The central theme of our research is controlling the chemical behavior of electrode surfaces at the atomic/molecular level. A wide range of analytical tools, including scanning probe microscopy (AFM and STM), surface plasmon resonance, quartz microbalance, Raman spectroscopy, and surface IR spectroscopy, are available to our laboratory.
1. Synthesis and screening of solid-state material libraries. Bipolar electrodeposition is used to generate one-dimensional material 'libraries' rapidly onto a substrate. In this experiment, an electric field is applied across an electrolyte containing the substrate and precursor molecules. The field generates a position-dependent potential gradient along the conductor, which, in turn, induces variations of chemical composition within electrodeposited films. These films can be thought of as continuous one-dimensional solid-state material libraries. After fabrication, they can be screened using surface analytical techniques such as Raman microscopy and Auger spectroscopy. The technique is experimentally simple, scalable, amenable to a wide variety of materials.

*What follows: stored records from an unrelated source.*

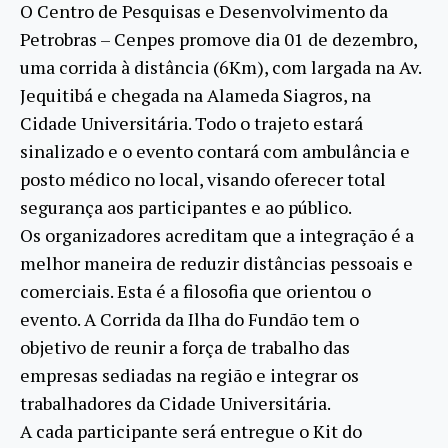
O Centro de Pesquisas e Desenvolvimento da
Petrobras – Cenpes promove dia 01 de dezembro,
uma corrida à distância (6Km), com largada na Av.
Jequitibá e chegada na Alameda Siagros, na
Cidade Universitária. Todo o trajeto estará
sinalizado e o evento contará com ambulância e
posto médico no local, visando oferecer total
segurança aos participantes e ao público.
Os organizadores acreditam que a integração é a
melhor maneira de reduzir distâncias pessoais e
comerciais. Esta é a filosofia que orientou o
evento. A Corrida da Ilha do Fundão tem o
objetivo de reunir a força de trabalho das
empresas sediadas na região e integrar os
trabalhadores da Cidade Universitária.
A cada participante será entregue o Kit do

2. Electrosynthesis of semiconductor thin films. The advantages of electrodeposition include growth at ambient temperature and pressure, deposition onto surfaces with complex topographies, and low cost. The widespread application of electrosynthesis hinges on overcoming two limitations: polycrystalline growth and contaminated deposits. We are attempting to address these two issues through achieving atomic-level control of the deposition process. We are currently investigating approaches based on the electrochemical analogs of atomic layer deposition and atomic layer epitaxy.
3. Surface Enhanced Raman Spectroscopy. Recent advances in the growth of size monodisperse metal nanoparticles and nanoparticle arrays with well-defined optical properties has lead to renewed interest SERS as an analytical technique. We are investigating the use of SERS to probe chemical and biological interactions relevant in analytical chemistry, such as conformational changes in molecular recognition groups used in sensors.
4. Electrochemical Proximity Assay (ECPA). We are developing a new electrochemical detection platform for the rapid and sensitive detection of proteins. One current project in this area is focused on measuring ECPA signals using bipolar electrodes as part of our ongoing efforts to implement a hand-held version of ECPA.